Извлечённый текст:

Утром в Золотой палате патриарх произносил поздравительную речь с пожеланием многолетия и благоденствия всему царскому семейству, завершавшуюся приглашением на обедню, которую государь с домашними и придворными отстаивал в торжественном чинном порядке. Но и на этом пасхальные торжества не заканчивались — вся Светлая неделя была расписана, каждый день совершался либо торжественный выход с посещением больных и стариков, либо выезд в московские монастыри. Ни один шаг царя в эти дни не был «бесчинным», ни один придворный не смел не явиться с поздравлением.

Обычно в середине недели, в среду, в Золотой палате снова бывал патриарх с Освященным собором, на сей раз не с пустыми руками. Предстоятель делал подарки всем членам царского семейства: серебряные и золотые кубки, дорогие ткани, меха и деньги. В царские апартаменты выстраивалась бесконечная очередь поздравляющих. Каждый церковный иерарх, каждый монастырь обязательно присылали во дворец подарки к Светлому дню. Часто дарили иконы, в особенности связанные с посвящением той или иной обители. Московское белое духовенство приносило хлебы и квасы. Этот «принос» был отзвуком когда-то существовавшей дани, которую собирали князья на заре древнерусской государственности, теперь же он являлся чисто символическим. Торговые люди, на Пасху получавшие возможность лично напомнить монарху о себе, приходили с богатыми подношениями. В конце праздника подсчитывалось количество подаренных денег. При Алексее Михайловиче оно бывало порой в десять раз больше, чем при его отце, и зависело не только от состоятельности или количества дарителей, но также и от числа членов царского семейства, так как подношения делались всем без исключения.

Пасхальные торжества были обильными, но довольно однообразными, призванными подтвердить нерасторжимую связь подданных с правителем, воздать должные почести и получить царскую «милость». Подобным же образом отмечалось Рождество. На праздновании Рождества в 1667 году в храме присутствовали сразу три патриарха — Московский, Антиохийский и Александрийский (два последних прибыли для участия в Большом церковном соборе). Согласно описанию, после церковной службы «протопопы соборами ходят славить, и государь жалует медом ковшами, а к патриархом тово вечера не ходили, государь не указал». На праздничном обеде у царя в присутствии церковных иерархов патриарх обычно «говорит молитвы над мясом и кропит святою водою».

Исходные записи:
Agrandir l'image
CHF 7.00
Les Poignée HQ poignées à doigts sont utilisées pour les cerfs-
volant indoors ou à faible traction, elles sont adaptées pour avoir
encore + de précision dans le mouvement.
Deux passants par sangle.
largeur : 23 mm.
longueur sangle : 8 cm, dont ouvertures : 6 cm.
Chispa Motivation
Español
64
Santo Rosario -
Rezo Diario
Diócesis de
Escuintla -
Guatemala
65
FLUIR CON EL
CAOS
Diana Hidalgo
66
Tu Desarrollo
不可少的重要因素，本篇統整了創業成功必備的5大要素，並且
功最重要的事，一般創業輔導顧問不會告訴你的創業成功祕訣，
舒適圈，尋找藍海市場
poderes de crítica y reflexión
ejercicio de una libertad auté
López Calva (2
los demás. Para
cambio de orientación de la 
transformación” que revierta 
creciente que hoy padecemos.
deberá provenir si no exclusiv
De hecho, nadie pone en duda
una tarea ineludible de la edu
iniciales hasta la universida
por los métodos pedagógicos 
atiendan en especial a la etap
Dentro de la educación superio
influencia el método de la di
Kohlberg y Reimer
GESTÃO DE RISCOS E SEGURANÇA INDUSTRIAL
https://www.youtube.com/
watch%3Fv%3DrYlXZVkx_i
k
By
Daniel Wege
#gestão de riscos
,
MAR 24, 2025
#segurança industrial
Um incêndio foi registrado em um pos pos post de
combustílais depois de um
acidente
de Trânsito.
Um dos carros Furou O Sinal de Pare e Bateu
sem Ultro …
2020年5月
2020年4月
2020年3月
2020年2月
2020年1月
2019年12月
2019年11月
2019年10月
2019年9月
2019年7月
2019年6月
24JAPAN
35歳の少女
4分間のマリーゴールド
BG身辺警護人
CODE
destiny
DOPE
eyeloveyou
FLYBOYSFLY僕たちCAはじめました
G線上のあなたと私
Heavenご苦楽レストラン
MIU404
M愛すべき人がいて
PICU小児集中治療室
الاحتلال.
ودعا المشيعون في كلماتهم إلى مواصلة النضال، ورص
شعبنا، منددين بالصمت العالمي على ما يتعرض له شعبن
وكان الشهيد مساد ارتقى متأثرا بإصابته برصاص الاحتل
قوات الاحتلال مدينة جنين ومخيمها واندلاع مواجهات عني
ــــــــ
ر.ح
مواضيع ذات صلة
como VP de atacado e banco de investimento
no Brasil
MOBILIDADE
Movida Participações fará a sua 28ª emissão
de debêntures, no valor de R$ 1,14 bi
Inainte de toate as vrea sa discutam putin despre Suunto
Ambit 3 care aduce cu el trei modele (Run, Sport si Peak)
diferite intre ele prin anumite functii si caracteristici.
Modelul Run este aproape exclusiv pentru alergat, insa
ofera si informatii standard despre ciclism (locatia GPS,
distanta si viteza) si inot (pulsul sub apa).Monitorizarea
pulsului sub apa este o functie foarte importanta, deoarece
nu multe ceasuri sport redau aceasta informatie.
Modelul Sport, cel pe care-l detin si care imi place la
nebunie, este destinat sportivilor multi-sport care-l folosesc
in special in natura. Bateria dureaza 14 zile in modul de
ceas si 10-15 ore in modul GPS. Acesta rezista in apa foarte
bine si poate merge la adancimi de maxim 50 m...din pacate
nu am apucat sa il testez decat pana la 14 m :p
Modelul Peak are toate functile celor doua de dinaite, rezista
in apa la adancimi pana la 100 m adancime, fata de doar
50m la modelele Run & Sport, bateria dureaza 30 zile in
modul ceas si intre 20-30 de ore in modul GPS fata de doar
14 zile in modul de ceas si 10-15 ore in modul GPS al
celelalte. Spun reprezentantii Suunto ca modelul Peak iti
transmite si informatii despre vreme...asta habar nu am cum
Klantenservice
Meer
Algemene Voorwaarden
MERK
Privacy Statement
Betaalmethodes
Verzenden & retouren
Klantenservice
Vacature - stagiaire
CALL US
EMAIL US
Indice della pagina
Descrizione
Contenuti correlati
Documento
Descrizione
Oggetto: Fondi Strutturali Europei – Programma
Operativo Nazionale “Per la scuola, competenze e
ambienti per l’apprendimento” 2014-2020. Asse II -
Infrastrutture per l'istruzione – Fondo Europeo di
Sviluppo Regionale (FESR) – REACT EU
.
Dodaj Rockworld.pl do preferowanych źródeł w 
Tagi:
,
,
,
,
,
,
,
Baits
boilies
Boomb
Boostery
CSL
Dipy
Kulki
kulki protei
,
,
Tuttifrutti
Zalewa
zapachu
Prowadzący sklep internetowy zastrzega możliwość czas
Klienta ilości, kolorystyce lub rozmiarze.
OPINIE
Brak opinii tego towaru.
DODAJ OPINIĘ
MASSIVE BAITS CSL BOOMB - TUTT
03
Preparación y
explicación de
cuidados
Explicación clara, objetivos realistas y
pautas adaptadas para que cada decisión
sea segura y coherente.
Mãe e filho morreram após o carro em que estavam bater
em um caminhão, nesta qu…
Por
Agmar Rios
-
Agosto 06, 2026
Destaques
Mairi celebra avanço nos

Задания для выполнения:
(a) Какие патриархи, согласно тексту о придворных праздниках, присутствовали в храме на праздновании Рождества в 1667 году?
(b) Перепишите дословно фрагмент текста о придворных праздниках, начиная со слов «Утром в Золотой» и заканчивая словами «явиться с поздравлением.».

Ответы по порядку:
(a) Московский, Антиохийский и Александрийский патриархи.

(b)
Утром в Золотой палате патриарх произносил поздравительную речь с пожеланием многолетия и благоденствия всему царскому семейству, завершавшуюся приглашением на обедню, которую государь с домашними и придворными отстаивал в торжественном чинном порядке. Но и на этом пасхальные торжества не заканчивались — вся Светлая неделя была расписана, каждый день совершался либо торжественный выход с посещением больных и стариков, либо выезд в московские монастыри. Ни один шаг царя в эти дни не был «бесчинным», ни один придворный не смел не явиться с поздравлением.